Che il risparmio sia ininfluente sono d’accordo ma vedo –se passa il Referendum– un parlamento depotenziato in termini di rappresentatività: sempre più precluso ai capaci e ai talentuosi e sempre più blindato dalle cordate degli amici degli amici. E qui i 5 stelle calano un duplice asso: “introduciamo il mandato zero”, così – dico io – salta il patto giurato d’onore del doppio giro parlamentare. Due o tre non fa differenza: ma si inizia una partita per creare di volta in volta nuovi alibi che consentano di avere politici a vita. Mutatis mutandis: la giustificazione a tutto, partendo dal suo opposto logico, il trionfo del possibilismo e del relativismo etico.
Si comincia dagli enti locali e si sale fino ai vertici delle istituzioni.
Un potere sempre più concentrato nelle mani di pochi: ‘basta che ci sia il posto per ‘quelli che valgono’.
Ma chi decide ‘chi vale’ se le liste saranno bloccate con candidati di provata fedeltà prona e supina? Deciderà la base? Con quali proporzioni di rappresentatività? Per combattere la casta se ne crea una che le sia alternativa, facendo leva sui luoghi comuni: la tattica si fa strategia per autocollocarsi al crocevia dell’accesso al potere. Il comodo surrogato di una politica di incerto profilo etico e culturale.
La seconda invenzione del sondaggio che transita dalla democrazia virtuale (quella che non si vede, non si sente e non si tocca) getta alle ortiche l’isolazionismo dei puri, la fede costi quel che costi: d’ora in poi si faranno alleanze per vincere. Il potere logora chi non ce l’ha e giustifica ogni mezzo.

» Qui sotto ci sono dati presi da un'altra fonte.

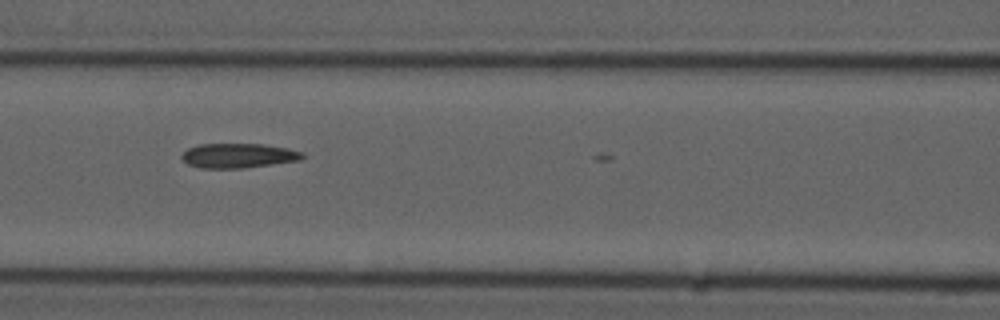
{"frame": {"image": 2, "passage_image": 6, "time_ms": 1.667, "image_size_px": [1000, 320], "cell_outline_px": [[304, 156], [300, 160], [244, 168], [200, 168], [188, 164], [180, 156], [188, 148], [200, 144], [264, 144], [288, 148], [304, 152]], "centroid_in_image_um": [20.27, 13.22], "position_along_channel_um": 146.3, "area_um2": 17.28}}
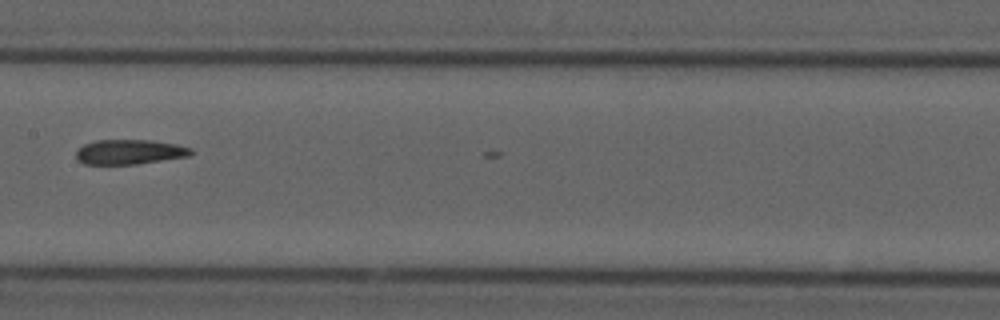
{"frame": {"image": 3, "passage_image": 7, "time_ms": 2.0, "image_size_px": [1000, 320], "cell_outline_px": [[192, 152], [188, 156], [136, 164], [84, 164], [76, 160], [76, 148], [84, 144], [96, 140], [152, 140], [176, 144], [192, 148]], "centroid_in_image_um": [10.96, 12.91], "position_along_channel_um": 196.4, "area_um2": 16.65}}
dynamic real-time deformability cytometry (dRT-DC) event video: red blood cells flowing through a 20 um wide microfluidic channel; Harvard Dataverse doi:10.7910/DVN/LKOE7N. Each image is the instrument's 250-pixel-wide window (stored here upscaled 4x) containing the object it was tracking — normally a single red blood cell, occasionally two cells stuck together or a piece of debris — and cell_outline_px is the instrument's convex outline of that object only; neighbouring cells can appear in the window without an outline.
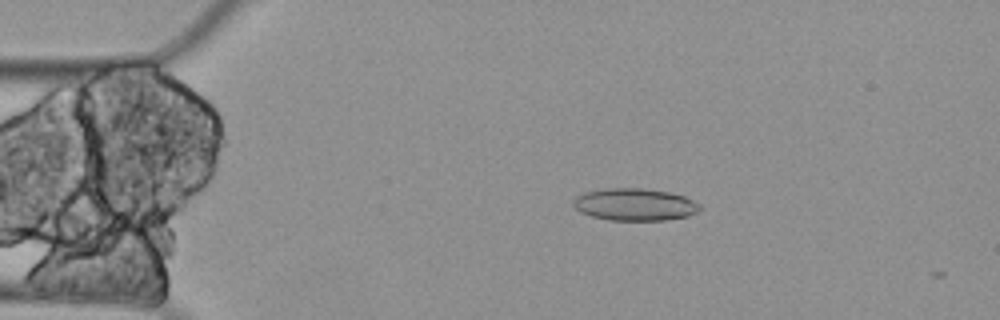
{"species": "Egyptian fruit bat (a non-hibernating species)", "species_latin": "Rousettus aegyptiacus", "temperature_condition": "cold", "stored_images_in_passage": 3, "camera_frame_rate_fps": 3000, "um_per_image_px": 0.085, "animal": {"sex": "female"}, "frame": {"image": 1, "passage_image": 2, "time_ms": 0.333, "image_size_px": [1000, 320], "cell_outline_px": [[700, 208], [696, 212], [688, 216], [664, 220], [608, 220], [592, 216], [580, 212], [572, 204], [572, 200], [576, 196], [584, 192], [604, 188], [644, 188], [668, 192], [684, 196], [700, 204]], "centroid_in_image_um": [53.92, 17.38], "position_along_channel_um": 31.1, "area_um2": 23.81}}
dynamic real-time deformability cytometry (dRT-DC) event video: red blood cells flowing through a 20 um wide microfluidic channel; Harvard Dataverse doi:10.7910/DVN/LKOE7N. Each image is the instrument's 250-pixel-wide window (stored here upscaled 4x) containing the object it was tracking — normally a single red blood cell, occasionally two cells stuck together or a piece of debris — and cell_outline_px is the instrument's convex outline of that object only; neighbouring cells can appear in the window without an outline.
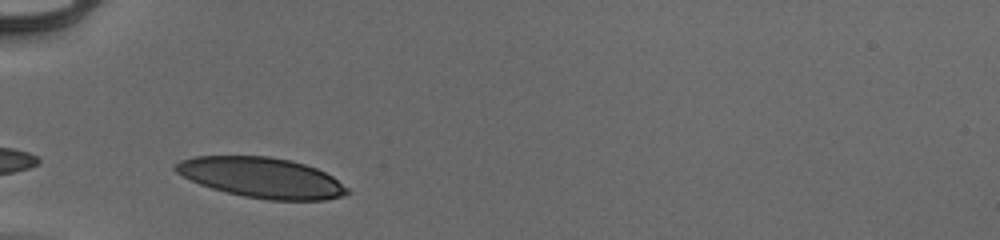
{"species": "human", "species_latin": "Homo sapiens", "temperature_condition": "cold", "stored_images_in_passage": 7, "camera_frame_rate_fps": 3000, "um_per_image_px": 0.085, "donor": {"sex": "male"}, "frame": {"image": 1, "passage_image": 1, "time_ms": 0.0, "image_size_px": [1000, 240], "cell_outline_px": [[352, 192], [344, 196], [324, 200], [268, 200], [244, 196], [212, 188], [200, 184], [176, 172], [172, 168], [180, 160], [196, 156], [268, 156], [288, 160], [304, 164], [316, 168], [332, 176], [348, 188]], "centroid_in_image_um": [22.27, 15.1], "position_along_channel_um": 62.7, "area_um2": 40.11}}
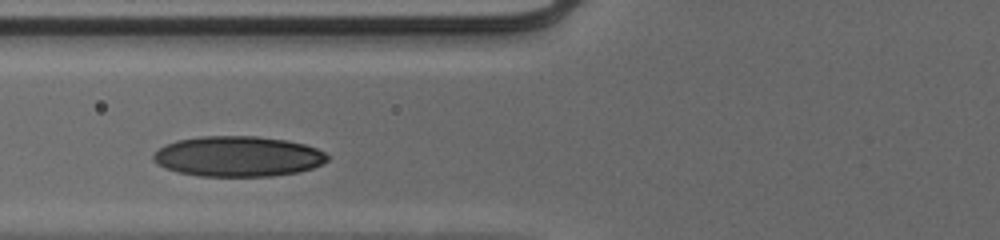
{"frame": {"image": 2, "passage_image": 5, "time_ms": 1.333, "image_size_px": [1000, 240], "cell_outline_px": [[328, 160], [312, 168], [300, 172], [272, 176], [200, 176], [180, 172], [164, 168], [156, 164], [152, 160], [152, 156], [164, 144], [176, 140], [200, 136], [256, 136], [288, 140], [304, 144], [316, 148], [324, 152], [328, 156]], "centroid_in_image_um": [20.21, 13.29], "position_along_channel_um": 105.6, "area_um2": 41.15}}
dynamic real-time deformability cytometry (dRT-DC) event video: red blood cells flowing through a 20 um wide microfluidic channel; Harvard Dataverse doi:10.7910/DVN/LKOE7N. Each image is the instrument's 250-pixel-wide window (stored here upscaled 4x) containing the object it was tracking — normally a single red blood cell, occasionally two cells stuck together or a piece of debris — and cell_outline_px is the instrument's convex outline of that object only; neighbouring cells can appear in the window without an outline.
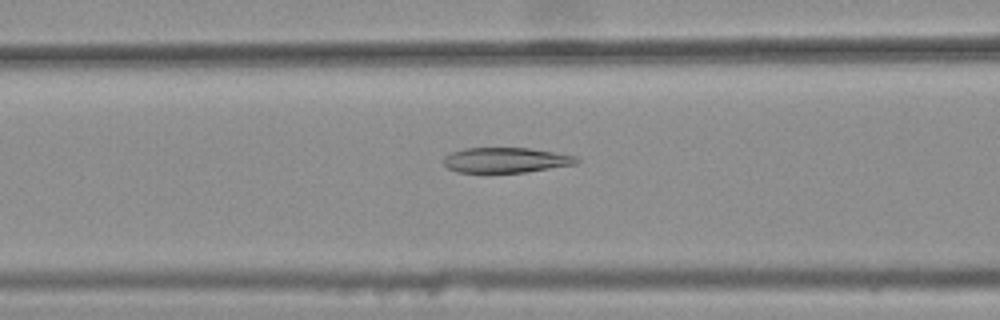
{"species": "common noctule bat (a hibernating species)", "species_latin": "Nyctalus noctula", "temperature_condition": "warm", "stored_images_in_passage": 44, "camera_frame_rate_fps": 3000, "um_per_image_px": 0.085, "animal": {"sex": "female", "body_mass_g": 25.1}, "frame": {"image": 1, "passage_image": 18, "time_ms": 5.667, "image_size_px": [1000, 320], "cell_outline_px": [[580, 160], [576, 164], [524, 172], [484, 176], [456, 172], [448, 168], [444, 164], [444, 156], [448, 152], [464, 148], [528, 148], [576, 156]], "centroid_in_image_um": [42.87, 13.66], "position_along_channel_um": 123.7, "area_um2": 20.4}}
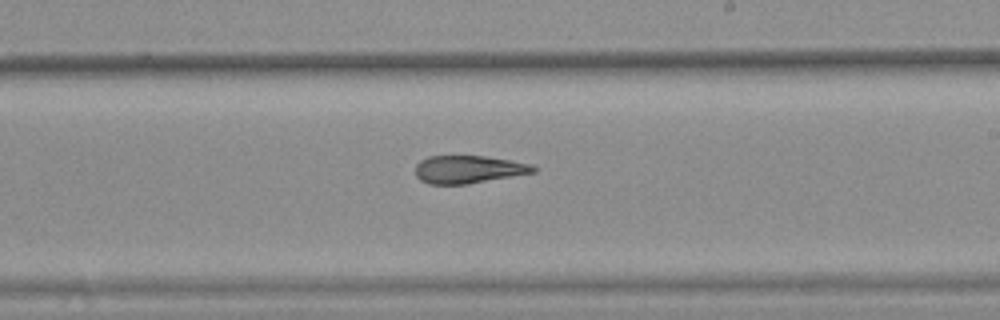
{"frame": {"image": 2, "passage_image": 28, "time_ms": 9.0, "image_size_px": [1000, 320], "cell_outline_px": [[536, 172], [464, 184], [428, 184], [420, 180], [416, 176], [416, 164], [420, 160], [428, 156], [484, 156], [512, 160], [532, 164], [536, 168]], "centroid_in_image_um": [39.8, 14.39], "position_along_channel_um": 249.2, "area_um2": 19.02}}
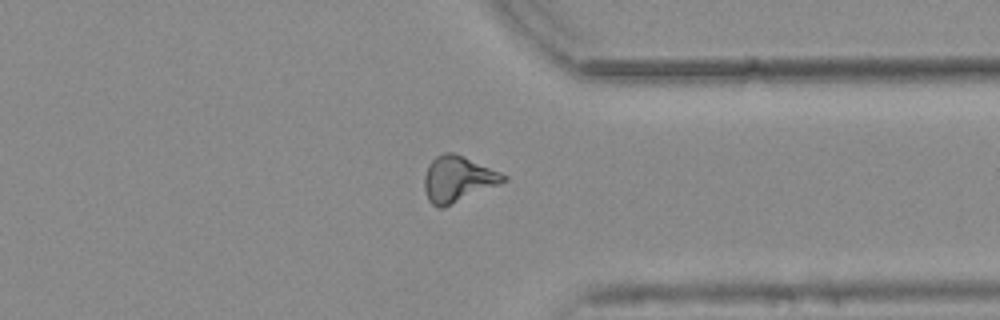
{"frame": {"image": 3, "passage_image": 38, "time_ms": 12.333, "image_size_px": [1000, 320], "cell_outline_px": [[508, 180], [500, 184], [444, 208], [440, 208], [432, 204], [428, 200], [424, 188], [424, 176], [428, 164], [436, 156], [444, 152], [452, 152], [464, 156], [500, 172], [508, 176]], "centroid_in_image_um": [38.91, 15.22], "position_along_channel_um": 372.5, "area_um2": 21.27}, "authors_computed_cell_mechanics": {"area_um2": 20.4612, "velocity_mm_per_s": 3.7769, "shape_relaxation_time_tau1_ms": null, "shape_relaxation_time_tau2_ms": 3.8893, "deformation_change_tau1": null, "deformation_change_tau2": 0.1199}}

Il disegno che i 5 Stelle vanno delineando sembra abbandonare l’icona movimentista per assumere le sembianze di un partito, ciò che comporta la scelta di una guida politica interna in grado di gestire una strategia di lunga durata, se il futuro prevede la stabilizzazione delle alleanze. Questo non depone certo a favore di un limite al numero dei mandati parlamentari, per evitare alternanze, abbandoni forzati, cambi di direzione. Insomma, un partito vero e proprio come quelli finora ripudiati e avversati come il male assoluto.